Exercise instructions – Scan the entries below, and for each line that includes the word "high", make a copy.

(Source records)
"""
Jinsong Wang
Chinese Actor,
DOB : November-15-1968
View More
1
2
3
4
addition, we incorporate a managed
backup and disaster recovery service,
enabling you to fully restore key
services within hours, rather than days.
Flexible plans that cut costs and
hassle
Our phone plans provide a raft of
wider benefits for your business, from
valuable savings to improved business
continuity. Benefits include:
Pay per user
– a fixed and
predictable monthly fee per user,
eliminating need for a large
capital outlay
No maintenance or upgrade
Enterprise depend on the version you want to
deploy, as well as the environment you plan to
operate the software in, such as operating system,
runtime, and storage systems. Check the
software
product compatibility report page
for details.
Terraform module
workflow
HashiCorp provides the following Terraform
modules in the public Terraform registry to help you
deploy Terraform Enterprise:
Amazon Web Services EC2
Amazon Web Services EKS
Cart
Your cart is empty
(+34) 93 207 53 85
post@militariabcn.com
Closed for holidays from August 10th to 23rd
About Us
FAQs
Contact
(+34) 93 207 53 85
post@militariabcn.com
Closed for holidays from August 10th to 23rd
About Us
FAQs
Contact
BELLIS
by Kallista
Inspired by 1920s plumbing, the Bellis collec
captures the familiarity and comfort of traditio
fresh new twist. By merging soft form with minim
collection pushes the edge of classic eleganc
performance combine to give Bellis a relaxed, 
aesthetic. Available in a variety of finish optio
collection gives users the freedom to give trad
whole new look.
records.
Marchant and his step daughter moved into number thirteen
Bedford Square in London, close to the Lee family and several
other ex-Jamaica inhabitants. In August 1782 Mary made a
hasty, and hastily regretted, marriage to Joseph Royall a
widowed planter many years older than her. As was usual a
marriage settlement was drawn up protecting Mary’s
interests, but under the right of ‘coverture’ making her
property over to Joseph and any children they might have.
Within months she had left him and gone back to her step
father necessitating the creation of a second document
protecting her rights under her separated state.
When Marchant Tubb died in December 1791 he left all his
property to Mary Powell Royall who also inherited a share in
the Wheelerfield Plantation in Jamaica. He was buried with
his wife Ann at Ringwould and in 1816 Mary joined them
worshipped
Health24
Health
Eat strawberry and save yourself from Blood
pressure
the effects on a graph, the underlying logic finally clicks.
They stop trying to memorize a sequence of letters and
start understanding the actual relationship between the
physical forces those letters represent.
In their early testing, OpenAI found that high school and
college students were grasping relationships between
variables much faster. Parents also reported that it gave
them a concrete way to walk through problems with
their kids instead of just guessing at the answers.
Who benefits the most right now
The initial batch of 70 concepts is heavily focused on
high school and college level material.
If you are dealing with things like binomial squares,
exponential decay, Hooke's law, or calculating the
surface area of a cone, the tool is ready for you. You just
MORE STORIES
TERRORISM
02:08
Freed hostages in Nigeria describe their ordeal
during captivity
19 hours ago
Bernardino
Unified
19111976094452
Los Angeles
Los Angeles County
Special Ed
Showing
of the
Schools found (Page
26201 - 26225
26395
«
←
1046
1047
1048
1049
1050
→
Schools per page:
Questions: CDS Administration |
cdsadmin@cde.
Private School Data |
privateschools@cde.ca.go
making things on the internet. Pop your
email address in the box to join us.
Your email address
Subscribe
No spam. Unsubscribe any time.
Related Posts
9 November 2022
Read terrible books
"""
Output of the exercise –
In their early testing, OpenAI found that high school and
high school and college level material.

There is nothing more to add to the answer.